In particular, we have been engaging with our colleagues in the Commission, and in France, Belgium and the Netherlands, to mitigate as much as possible the effects on goods transiting via Landbridge. There is a shared recognition of the strategic importance of the UK Landbridge as a transit route for all our economies.


Let us be clear – the Landbridge after Brexit will not replicate the status quo for operators. It will depend on traders being compliant with the new requirements.


Detailed advice is available on the Government’s Brexit website and I strongly urge all operators to consult it.


Targeted information campaigns are under way to ensure that operators are aware of the steps that they must take and the supports available to them. As noted in the July 2019 Contingency Action Plan update, operators should also be prepared for delays at UK ports in general, and the port of Dover in particular, given the general disruption that a no deal Brexit would cause.


The border in a no deal scenario


A no deal Brexit would result in far-reaching change on the island of Ireland, and risks for Northern Ireland and the Good Friday Agreement are significant. This is not something to be taken lightly by anybody.


The Government continues to work closely with the Commission to meet the shared twin objectives of avoiding a hard border and protecting the Single Market and Ireland's place in it.
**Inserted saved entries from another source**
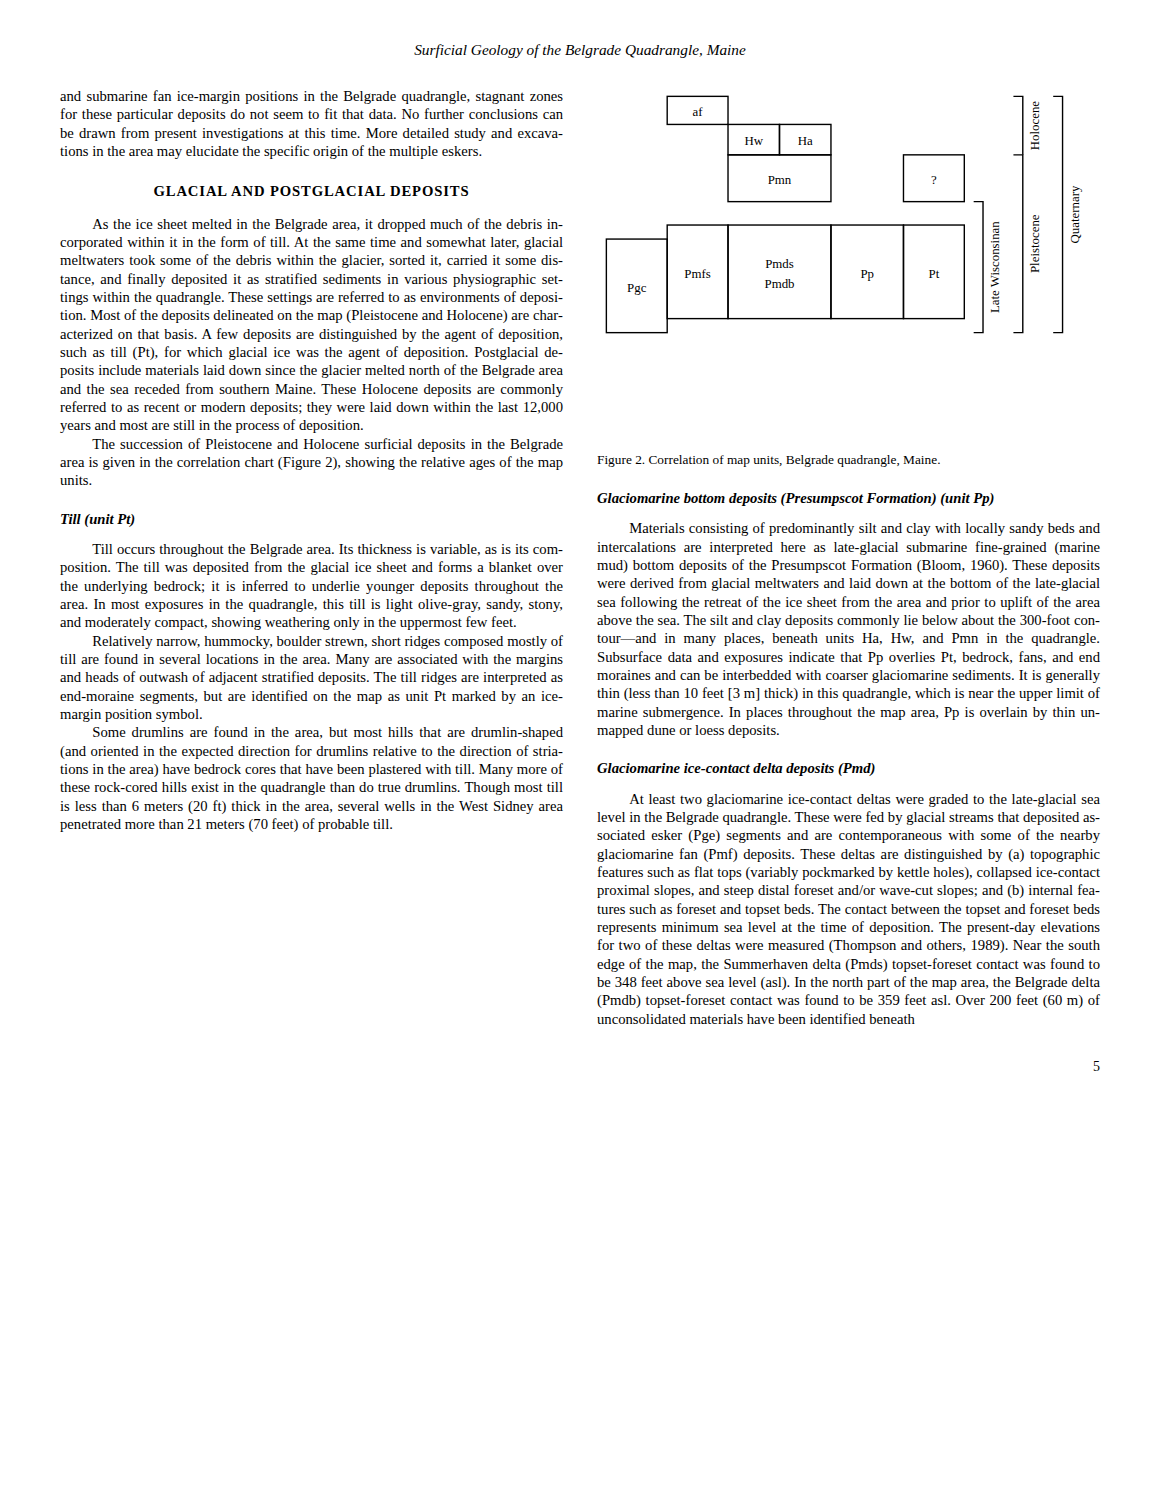Surficial Geology of the Belgrade Quadrangle, Maine
and submarine fan ice-margin positions in the Belgrade quadrangle, stagnant zones for these particular deposits do not seem to fit that data. No further conclusions can be drawn from present investigations at this time. More detailed study and excavations in the area may elucidate the specific origin of the multiple eskers.
Glacial and Postglacial Deposits
As the ice sheet melted in the Belgrade area, it dropped much of the debris incorporated within it in the form of till. At the same time and somewhat later, glacial meltwaters took some of the debris within the glacier, sorted it, carried it some distance, and finally deposited it as stratified sediments in various physiographic settings within the quadrangle. These settings are referred to as environments of deposition. Most of the deposits delineated on the map (Pleistocene and Holocene) are characterized on that basis. A few deposits are distinguished by the agent of deposition, such as till (Pt), for which glacial ice was the agent of deposition. Postglacial deposits include materials laid down since the glacier melted north of the Belgrade area and the sea receded from southern Maine. These Holocene deposits are commonly referred to as recent or modern deposits; they were laid down within the last 12,000 years and most are still in the process of deposition.
The succession of Pleistocene and Holocene surficial deposits in the Belgrade area is given in the correlation chart (Figure 2), showing the relative ages of the map units.
Till (unit Pt)
Till occurs throughout the Belgrade area. Its thickness is variable, as is its composition. The till was deposited from the glacial ice sheet and forms a blanket over the underlying bedrock; it is inferred to underlie younger deposits throughout the area. In most exposures in the quadrangle, this till is light olive-gray, sandy, stony, and moderately compact, showing weathering only in the uppermost few feet.
Relatively narrow, hummocky, boulder strewn, short ridges composed mostly of till are found in several locations in the area. Many are associated with the margins and heads of outwash of adjacent stratified deposits. The till ridges are interpreted as end-moraine segments, but are identified on the map as unit Pt marked by an ice-margin position symbol.
Some drumlins are found in the area, but most hills that are drumlin-shaped (and oriented in the expected direction for drumlins relative to the direction of striations in the area) have bedrock cores that have been plastered with till. Many more of these rock-cored hills exist in the quadrangle than do true drumlins. Though most till is less than 6 meters (20 ft) thick in the area, several wells in the West Sidney area penetrated more than 21 meters (70 feet) of probable till.
af Hw Ha Pmn ? Pgc Pmfs Pmds Pmdb Pp Pt Late Wisconsinan Pleistocene Holocene Quaternary
Figure 2. Correlation of map units, Belgrade quadrangle, Maine.
Glaciomarine bottom deposits (Presumpscot Formation) (unit Pp)
Materials consisting of predominantly silt and clay with locally sandy beds and intercalations are interpreted here as late-glacial submarine fine-grained (marine mud) bottom deposits of the Presumpscot Formation (Bloom, 1960). These deposits were derived from glacial meltwaters and laid down at the bottom of the late-glacial sea following the retreat of the ice sheet from the area and prior to uplift of the area above the sea. The silt and clay deposits commonly lie below about the 300-foot contour—and in many places, beneath units Ha, Hw, and Pmn in the quadrangle. Subsurface data and exposures indicate that Pp overlies Pt, bedrock, fans, and end moraines and can be interbedded with coarser glaciomarine sediments. It is generally thin (less than 10 feet [3 m] thick) in this quadrangle, which is near the upper limit of marine submergence. In places throughout the map area, Pp is overlain by thin unmapped dune or loess deposits.
Glaciomarine ice-contact delta deposits (Pmd)
At least two glaciomarine ice-contact deltas were graded to the late-glacial sea level in the Belgrade quadrangle. These were fed by glacial streams that deposited associated esker (Pge) segments and are contemporaneous with some of the nearby glaciomarine fan (Pmf) deposits. These deltas are distinguished by (a) topographic features such as flat tops (variably pockmarked by kettle holes), collapsed ice-contact proximal slopes, and steep distal foreset and/or wave-cut slopes; and (b) internal features such as foreset and topset beds. The contact between the topset and foreset beds represents minimum sea level at the time of deposition. The present-day elevations for two of these deltas were measured (Thompson and others, 1989). Near the south edge of the map, the Summerhaven delta (Pmds) topset-foreset contact was found to be 348 feet above sea level (asl). In the north part of the map area, the Belgrade delta (Pmdb) topset-foreset contact was found to be 359 feet asl. Over 200 feet (60 m) of unconsolidated materials have been identified beneath
5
This work is looking at necessary checks to preserve Ireland's full participation in the Single Market and the customs union.


Any arrangements in a no deal scenario would be suboptimal to the backstop and would have profound implications for North-South trade, including through the impact of tariffs, checks, additional costs and administrative burdens.


Avoiding the emergence of a hard border, and protecting the Good Friday Agreement, with North-South co-operation, is essential, deal or no deal. In the event of a no deal it will be a prerequisite to any negotiations on a future agreement between the EU and the UK.



It is important to remember that Ireland is working on preparedness and contingency planning as a committed member of the EU27 with the full support of the European Commission and other Member States.


Many of the actions aimed at mitigating the effects of Brexit are being taken at the EU level, as they involve sectors regulated by EU law. The EU has put in place contingency measures in a range of sectors of particular importance to us, such as, aviation, finance and road transport. The EU has published some 80 preparedness notices, providing guidance for businesses and citizens.


We welcome the Commission’s proposal to extend financial supports should there be a no deal Brexit, by making the European Globalisation Adjustment Fund available to support Member States and affected workers.  We are engaging with the Commission and other Member States on the proposed scope and details of the measures.


Brexit presents an unprecedented challenge to Ireland. It is only by the Government, business and citizens working together and with our EU partners that we can aim to mitigate as much as possible the implications of no deal and ensure that we are as prepared as we can be for the changes it will bring.


Mr. Chairman,


I am happy to take any questions that the Committee members may have. I would like to thank you for the invitation to address the Committee and for your attention today.